__Given task__.
How many lines of the records contain the string "offering"? Reply with the number only.
── Entries supplied
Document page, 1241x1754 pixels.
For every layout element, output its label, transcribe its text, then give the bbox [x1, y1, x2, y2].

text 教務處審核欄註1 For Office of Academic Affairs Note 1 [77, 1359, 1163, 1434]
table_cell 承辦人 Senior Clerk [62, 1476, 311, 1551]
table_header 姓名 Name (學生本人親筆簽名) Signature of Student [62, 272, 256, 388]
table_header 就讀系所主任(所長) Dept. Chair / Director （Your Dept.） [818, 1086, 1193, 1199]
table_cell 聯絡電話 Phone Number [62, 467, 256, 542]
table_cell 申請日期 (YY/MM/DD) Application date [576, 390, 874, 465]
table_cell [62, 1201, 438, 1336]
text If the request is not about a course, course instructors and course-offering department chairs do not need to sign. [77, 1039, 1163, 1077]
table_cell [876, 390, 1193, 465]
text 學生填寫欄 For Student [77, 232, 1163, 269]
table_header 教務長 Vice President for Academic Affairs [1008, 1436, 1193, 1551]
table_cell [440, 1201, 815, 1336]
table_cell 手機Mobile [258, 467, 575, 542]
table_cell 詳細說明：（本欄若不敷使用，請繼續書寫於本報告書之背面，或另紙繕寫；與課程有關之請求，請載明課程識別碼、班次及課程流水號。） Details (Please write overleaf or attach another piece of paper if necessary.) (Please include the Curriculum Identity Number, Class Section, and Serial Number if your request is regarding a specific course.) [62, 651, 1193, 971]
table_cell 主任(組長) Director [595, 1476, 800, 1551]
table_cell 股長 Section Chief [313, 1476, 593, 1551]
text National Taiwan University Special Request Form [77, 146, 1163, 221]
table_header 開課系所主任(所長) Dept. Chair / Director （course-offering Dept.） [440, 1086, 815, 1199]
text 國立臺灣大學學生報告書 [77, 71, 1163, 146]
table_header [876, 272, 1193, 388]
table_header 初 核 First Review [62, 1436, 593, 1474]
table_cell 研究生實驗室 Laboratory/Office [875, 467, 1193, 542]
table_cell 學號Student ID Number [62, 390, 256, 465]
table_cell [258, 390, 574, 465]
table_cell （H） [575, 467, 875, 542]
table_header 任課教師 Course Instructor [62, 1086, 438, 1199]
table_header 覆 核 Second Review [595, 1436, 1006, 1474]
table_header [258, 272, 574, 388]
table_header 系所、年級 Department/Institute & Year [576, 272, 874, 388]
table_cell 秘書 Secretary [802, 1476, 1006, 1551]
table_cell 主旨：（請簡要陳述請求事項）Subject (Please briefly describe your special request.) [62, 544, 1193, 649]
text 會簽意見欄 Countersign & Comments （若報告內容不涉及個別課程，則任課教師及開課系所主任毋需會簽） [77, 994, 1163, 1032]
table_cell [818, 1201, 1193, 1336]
────
__Task output__.
2